2. Parallelization should happen in Python, and each multiprocessing-spawned thread should call C++ through cffi.
3. Each chromosome-handling-child-process will need to find the byte-offset in generated-by-pheweb/sites/sites.tsv and in each generated-by-pheweb/pheno/* file at which to start reading its chromosome. To start, I think python should just do a bisect search on each file. That's easy since every row begins with chrom, pos, ref, alt.
4. Each process will write a file like generated-by-pheweb/tmp/matrix-chr12.tsv.gz (with no bgzip-end-of-file-marking empty block), and then the master process will concatenate these and append a single bgzip-end-of-file-marking empty block to make matrix.tsv.gz.

[Shicheng-Guo]

Looks not so bad. I have 1262 phenotypes and, with single thread, pheweb matrix only takes 62880 seconds. I have a question: Is there any way to speed up pheweb bgzip-phenos step?

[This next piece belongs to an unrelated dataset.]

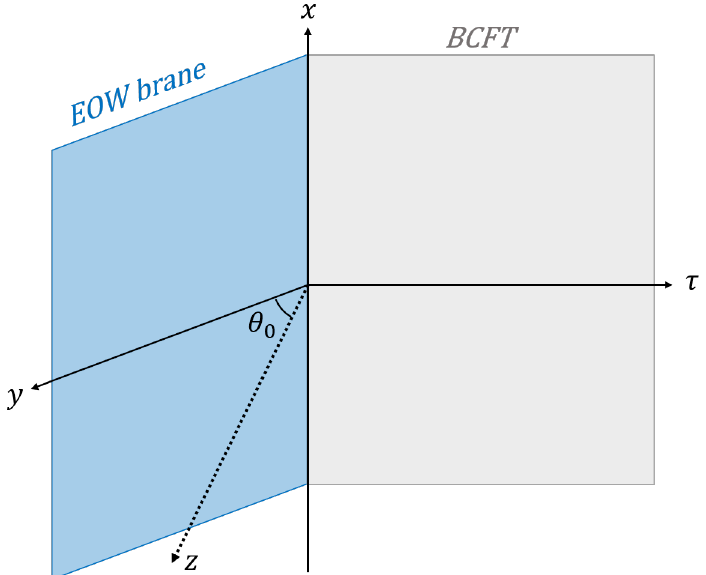
Figure 7. Holographic dual of a Euclidean BCFT defined on half spacetime ( τ > 0 ). Note that τ and x coordinates are exchanged, which is different from the common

==> Starting `pheweb phenolist verify`
The 1262 phenotypes in '/projects/ps-janssen4/dsci-csb/user/sguo2/pheweb/pheno-list.json' look good.
==> Completed in 0 seconds

==> Starting `pheweb sites`
The list of sites is up-to-date!
==> Completed in 1 seconds

==> Starting `pheweb make-gene-aliases-trie`
gene aliases are at '/home/sguo2/.pheweb/cache/gene_aliases-v29-hg19.marisa_trie'
==> Completed in 0 seconds

==> Starting `pheweb add-rsids`
rsid annotation is up-to-date!
==> Completed in 0 seconds

==> Starting `pheweb add-genes`
gene annotation is up-to-date!
==> Completed in 0 seconds

==> Starting `pheweb make-tries`
tries are up-to-date!
==> Completed in 0 seconds

==> Starting `pheweb augment-phenos`
Output files are all newer than input files, so there's nothing to do.
==> Completed in 1 seconds

==> Starting `pheweb manhattan`
Output files are all newer than input files, so there's nothing to do.
==> Completed in 1 seconds

==> Starting `pheweb qq`
Output files are all newer than input files, so there's nothing to do.
==> Completed in 2 seconds

==> Starting `pheweb matrix`
==> Completed in 62880 seconds

==> Starting `pheweb bgzip-phenos`
Processing 1262 phenos

[pjvandehaar]

@Shicheng-Guo Yeah, if your system is CPU-limited (rather than IO-limited), then reducing the gzip compression level will probably make pheweb bgzip-phenos 2x-3x faster. Unfortunately, I don't think pysam lets you choose gzip compression level. It looks easy to switch from pysam.tabix_compress to the code in load/cffi/x.cpp, but I personally am not going to do it, because I only run pheweb on machines with plenty of CPU. If you'd like to work on this, please start a new github issue and I'll be happy to give advice.